This week I was accused of a heinous crime. I hadn't broken any laws, hurt any feelings, picked a side in any battle or cussed in public. But according to the critic, what I had done was worse. I'd been frivolous.
Now let's be serious (because apparently I'm not). I write a column that I freely admit is in the style of Sex and the City except without the sex, and not much of the city.
I am not political, I don't advocate for world peace and I've been known to dedicate every one of the 600 words I am generously allocated each week to talk about feijoas.
I delight in the frivolous, some would say I excel in it. And for that I take a bow.
Newspapers are a serious business. If it bleeds, it leads and the job of a newspaper is to document the devastation and deviousness of the communities we inhabit.
There is a certain truth in the cliché that no news is good news, and I know many people who live by the theory that if you can't or won't do anything about it, why be informed of it?
And so, on a Thursday morning, along comes Eva. You've spent your week slowly spiralling towards the drain after reading about exploited workers dead and dying in Bangladesh.
You're up to date on the fallout that continues in Boston after two young men
decided to annihilate total strangers. You've seen the story of your long-time hero of the small screen being charged with raping children and you've digested all the other "smaller" news stories cataloguing various states of social collapse.

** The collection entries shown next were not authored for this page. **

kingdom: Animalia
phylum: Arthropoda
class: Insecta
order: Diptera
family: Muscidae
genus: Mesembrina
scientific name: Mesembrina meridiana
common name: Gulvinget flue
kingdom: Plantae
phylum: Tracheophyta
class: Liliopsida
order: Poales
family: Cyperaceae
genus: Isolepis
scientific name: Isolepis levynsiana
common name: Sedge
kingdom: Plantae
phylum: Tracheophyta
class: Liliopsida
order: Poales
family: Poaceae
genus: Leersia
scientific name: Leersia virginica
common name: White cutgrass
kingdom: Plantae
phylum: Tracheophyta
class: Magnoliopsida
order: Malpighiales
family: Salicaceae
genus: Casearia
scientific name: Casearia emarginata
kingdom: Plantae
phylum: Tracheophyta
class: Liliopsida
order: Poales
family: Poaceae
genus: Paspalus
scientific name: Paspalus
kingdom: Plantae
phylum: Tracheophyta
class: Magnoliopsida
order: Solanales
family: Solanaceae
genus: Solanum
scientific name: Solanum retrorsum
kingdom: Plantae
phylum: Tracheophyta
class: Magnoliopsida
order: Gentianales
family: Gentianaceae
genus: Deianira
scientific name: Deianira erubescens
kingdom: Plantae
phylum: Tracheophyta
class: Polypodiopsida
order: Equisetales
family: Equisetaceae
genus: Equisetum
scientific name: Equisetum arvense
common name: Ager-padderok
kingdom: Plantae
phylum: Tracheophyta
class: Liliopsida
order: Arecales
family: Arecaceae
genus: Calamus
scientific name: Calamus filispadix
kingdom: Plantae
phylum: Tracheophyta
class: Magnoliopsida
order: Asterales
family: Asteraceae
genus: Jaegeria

If you didn't get a little bit of frivolity after all of that, you'd probably opt to lie down in the middle of the main road and give up.
Life is a serious business and maybe it's just me but it seems that the more of it I clock up, the more serious it becomes. Responsibilities increase, burdens accumulate and the sense of joie de vivre that we take for granted as children and young adults slowly seeps between the cracks of real life and disappears.
Clearly, my frivolity has its limitations like everyone else. While in your Thursday morning paper I might explore the more self-indulgently carefree aspects of the world around me, come the next day, just like you, I have to drag my reluctant frame into work to pay my taxes and on my lunch break I catch up on the latest developments of death and depravity.
So what I say is this; embrace your sense of silly. Own your flimsy. Play up to your puerile side and acknowledge that all of us have a need to balance the hard knocks with a little light relief.
At first I thought to be mildly offended by the criticism of my writing.
But then I realised after doing my time as a hard news journalist and writing the stories that broke hearts, it was a rare privilege to be tasked with the "job" of writing something not at all worthy of serious notice. My words could quite easily be wiped from the pages of the paper with little effect.
Except that might well wipe off the odd smile brought to the faces of my regular readers, and in a world where the newspapers might convince you there was little to smile about, that would be no frivolous feat.